Steve Wanner is a highly respected 37-year-old partner at Ernst & Young, married with four young children. When we met him a year ago, he was working 12- to 14-hour days, felt perpetually exhausted, and found it difficult to fully engage with his family in the evenings, which left him feeling guilty and dissatisfied. He slept poorly, made no time to exercise, and seldom ate healthy meals, instead grabbing a bite to eat on the run or while working at his desk.
Manage Your Energy, Not Your Time
As the demands of the workplace keep rising, many people respond by putting in ever longer hours, which inevitably leads to burnout that costs both the organization and the employee. Meanwhile, people take for granted what fuels their capacity to work—their energy. Increasing that capacity is the best way to get more done faster and better.

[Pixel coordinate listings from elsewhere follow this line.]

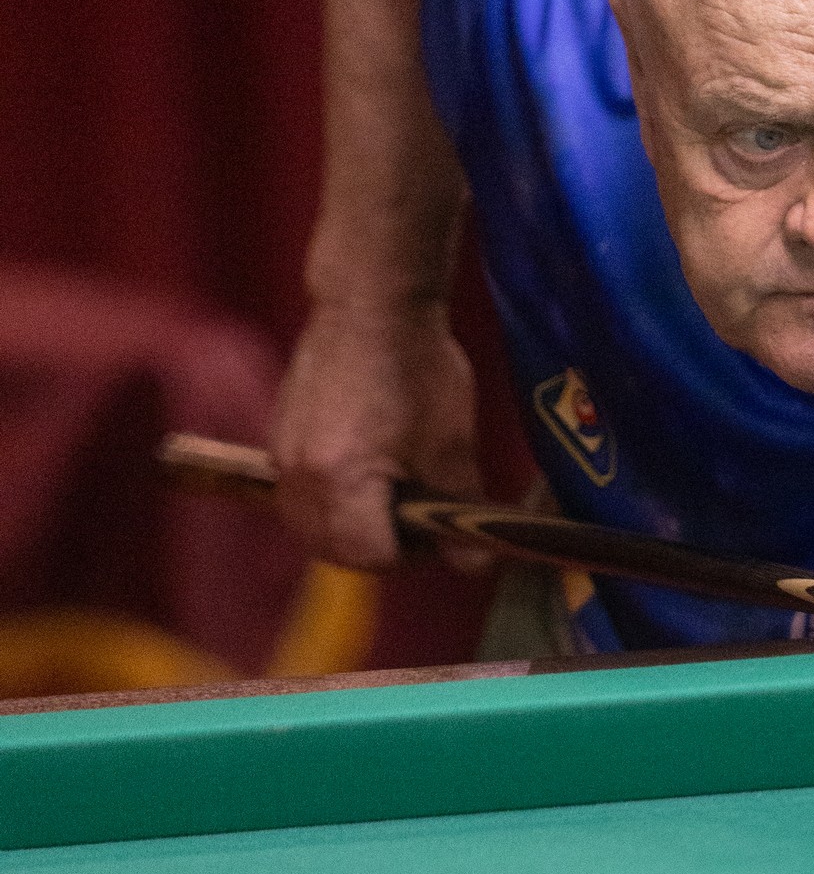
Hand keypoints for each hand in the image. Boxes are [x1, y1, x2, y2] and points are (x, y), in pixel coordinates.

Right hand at [270, 301, 483, 567]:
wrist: (371, 305)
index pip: (371, 557)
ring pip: (310, 527)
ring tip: (395, 494)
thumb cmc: (419, 369)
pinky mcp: (278, 440)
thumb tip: (474, 568)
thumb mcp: (452, 447)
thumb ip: (458, 513)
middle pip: (333, 551)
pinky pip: (299, 495)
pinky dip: (331, 501)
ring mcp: (280, 458)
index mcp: (340, 482)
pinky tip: (369, 470)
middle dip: (378, 547)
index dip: (412, 554)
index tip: (437, 531)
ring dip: (351, 527)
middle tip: (419, 519)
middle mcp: (297, 477)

Time is a finite resource, but energy is different. It has four wellsprings—the body, emotions, mind, and spirit—and in each, it can be systematically expanded and renewed. In this article, Schwartz, founder of the Energy Project, describes how to establish rituals that will build energy in the four key dimensions. For instance, harnessing the body’s ultradian rhythms by taking intermittent breaks restores physical energy. Rejecting the role of a victim and instead viewing events through three hopeful lenses defuses energy-draining negative emotions. Avoiding the constant distractions that technology has introduced increases mental energy. And participating in activities that give you a sense of meaning and purpose boosts the energy of the spirit.
The new workday rituals succeed only if leaders support their adoption, but when that happens, the results can be powerful. A group of Wachovia Bank employees who went through an energy management program outperformed a control group on important financial metrics like loans generated, and they reported substantially improved customer relationships, productivity, and personal satisfaction. These findings corroborated anecdotal evidence gathered about the effectiveness of this approach at other companies, including Ernst & Young, Sony, and Deutsche Bank. When organizations invest in all dimensions of their employees’ lives, individuals respond by bringing all their energy wholeheartedly to work—and both companies and their people grow in value.